# ENUNCIADO A
Indique se cada afirmação concorda com o texto sobre o peso da alimentação no orçamento familiar, respondendo sim ou não e citando literalmente as palavras do texto que decidem cada caso. (i) No IPCA, a alimentação consome cerca de 21,29% do orçamento familiar. (ii) O INPC se baseia em famílias com renda entre um e 40 salários mínimos. (iii) A queda recente da inflação favoreceu proporcionalmente mais as famílias de renda mais baixa.
# ENUNCIADO B
Prossiga com o texto sobre o peso dos alimentos no orçamento das famílias, começando logo depois da última frase apresentada.
··· TEXTO SELECIONADO
Continua após a publicidade

Maior peso

A alta nos custos dos alimentos e bebidas tem impactos diferentes conforme a faixa de renda avaliada, pesando mais sobre aquelas famílias de rendimentos mais baixos. No IPCA, que afere o custo de vida das famílias com renda entre um e 40 salários mínimos, a alimentação consome algo como 21,29% do orçamento familiar. O peso para as famílias com renda entre um e cinco salários mínimos, que formam a amostragem coberta pelas pesquisas de preços para cálculo do Índice Nacional de Preços ao Consumidor (INPC), chega a 24,25%. Hipoteticamente, uma ata de 10% nos preços dos alimentos produziria uma “inflação” em torno de 2,1% entre as famílias com renda de até 40 salários, diante de 2,4% para as mais pobres. As distorções são mais amplas quando se considera que a queda recente da inflação se deveu em grande medida à redução nos preços da gasolina, o que favoreceu em proporção maior aquelas famílias com renda média mais elevada.
······
··· REGISTROS EXTRAÍDOS
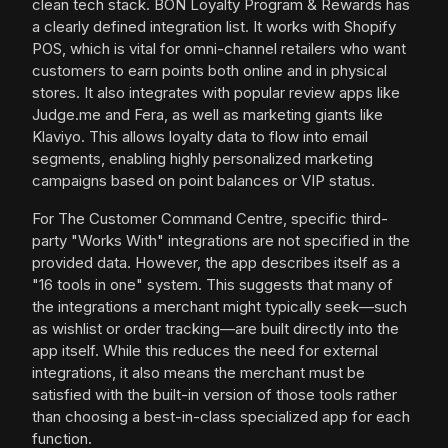
clean tech stack. BON Loyalty Program & Rewards has
a clearly defined integration list. It works with Shopify
POS, which is vital for omni-channel retailers who want
customers to earn points both online and in physical
stores. It also integrates with popular review apps like
Judge.me and Fera, as well as marketing giants like
Klaviyo. This allows loyalty data to flow into email
segments, enabling highly personalized marketing
campaigns based on point balances or VIP status.
For The Customer Command Centre, specific third-
party "Works With" integrations are not specified in the
provided data. However, the app describes itself as a
"16 tools in one" system. This suggests that many of
the integrations a merchant might typically seek—such
as wishlist or order tracking—are built directly into the
app itself. While this reduces the need for external
integrations, it also means the merchant must be
satisfied with the built-in version of those tools rather
than choosing a best-in-class specialized app for each
function.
······
# SUA RESPOSTA A
(i) Sim: “a alimentação consome algo como 21,29% do orçamento familiar”.
(ii) Não: “famílias com renda entre um e cinco salários mínimos, que formam a amostragem coberta pelas pesquisas de preços para cálculo do Índice Nacional de Preços ao Consumidor (INPC)”.
(iii) Não: “favoreceu em proporção maior aquelas famílias com renda média mais elevada”.

# SUA RESPOSTA B
Balanço

  • Conforme já anotado neste espaço, a queda dos impostos sobre combustíveis e energia terá impacto uma única vez sobre os índices inflacionários, mesmo porque dificilmente o desgoverno em Brasília conseguirá impor novas reduções caso os preços do petróleo voltem a dar sinais de alta no mercado internacional, levando a Petrobrás a rever os preços cobrados das refinarias. Por enquanto, aqueles preços continuam apontando para baixo, ainda assim em relação aos níveis mais elevados registrados a partir do final de fevereiro. O barril do petróleo tipo Brent, extraído no Mar do Norte, uma das referências para o mercado, registrou queda de quase 21,0% nos preços médios entre a primeira semana de junho e igual período de agosto, baixando de US$ 120,01 para US$ 96,43.
  • Entre janeiro e o início de junho deste ano, a cotação havia registrado elevação de 49,2% em meio ao conflito entre Rússia e Ucrânia. Num lembrete acerca da volatilidade desse mercado, sujeito a pressões de oferta e demanda e, mais do que qualquer outra commodity, a incertezas geopolíticas, o barril do tipo Brent acumulava alta de 36,61% em 12 meses até o começo deste mês.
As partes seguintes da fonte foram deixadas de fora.